European Delights


It’s grouse season in London—and mushroom season in Paris. For people lamenting the creeping international sameness of restaurants, this is good news.

Everywhere you go in Paris, people offer you wonderfully meaty mushrooms with silken flesh. You find cèpes everywhere, and to my mind they never taste better than when they’re simply grilled.

But the best mushrooms I had were humble champignons de Paris at L’Astrance. Pacal Barbot, the newly anointed three-star chef, shaves them into paper-thin slivers and layers them with foie gras that has been marinated in verjus. It is almost maddeningly delicious.

The French aren’t fond of grouse, but here in London, where I am at the moment, I’ve eaten it every day. My favorite was at St. John, where it is hung for so long that it ripens into the poultry version of blue cheese, and then roasted to a fine, rare bloodiness. I found myself tearing at it with my fingers until only the bones remained, and then sniffing my hands the whole way home, loath to lose the fragrance.

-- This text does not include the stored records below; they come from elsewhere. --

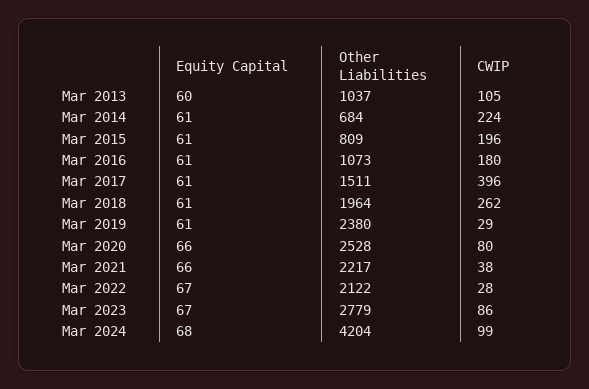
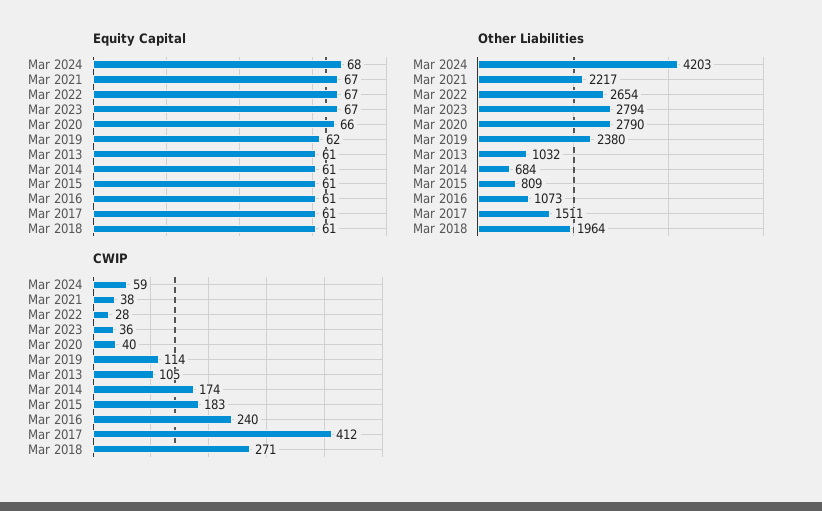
  {
    "Equity Capital": {
-     "Mar 2013": 60,
+     "Mar 2013": 61,
      "Mar 2014": 61,
      "Mar 2015": 61,
      "Mar 2016": 61,
      "Mar 2017": 61,
      "Mar 2018": 61,
-     "Mar 2019": 61,
+     "Mar 2019": 62,
      "Mar 2020": 66,
-     "Mar 2021": 66,
+     "Mar 2021": 67,
      "Mar 2022": 67,
      "Mar 2023": 67,
      "Mar 2024": 68
    },
    "Other Liabilities": {
-     "Mar 2013": 1037,
+     "Mar 2013": 1032,
      "Mar 2014": 684,
      "Mar 2015": 809,
      "Mar 2016": 1073,
      "Mar 2017": 1511,
      "Mar 2018": 1964,
      "Mar 2019": 2380,
-     "Mar 2020": 2528,
+     "Mar 2020": 2790,
      "Mar 2021": 2217,
-     "Mar 2022": 2122,
+     "Mar 2022": 2654,
-     "Mar 2023": 2779,
+     "Mar 2023": 2794,
-     "Mar 2024": 4204
+     "Mar 2024": 4203
    },
    "CWIP": {
      "Mar 2013": 105,
-     "Mar 2014": 224,
+     "Mar 2014": 174,
-     "Mar 2015": 196,
+     "Mar 2015": 183,
-     "Mar 2016": 180,
+     "Mar 2016": 240,
-     "Mar 2017": 396,
+     "Mar 2017": 412,
-     "Mar 2018": 262,
+     "Mar 2018": 271,
-     "Mar 2019": 29,
+     "Mar 2019": 114,
-     "Mar 2020": 80,
+     "Mar 2020": 40,
      "Mar 2021": 38,
      "Mar 2022": 28,
-     "Mar 2023": 86,
+     "Mar 2023": 36,
-     "Mar 2024": 99
+     "Mar 2024": 59
    }
  }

At Moro, they do the bird differently. This is a more timid grouse, hung for less time and roasted until the meat is merely pink. This, too, is a bird with character, served with hunks of blood sausage, roasted apples and potatoes puréed with more butter than you ever thought possible. The flavor of grouse is like nothing else—both acid and sweet, with a high, flute-like note that goes floating through your mouth. If only you get grouse in the States!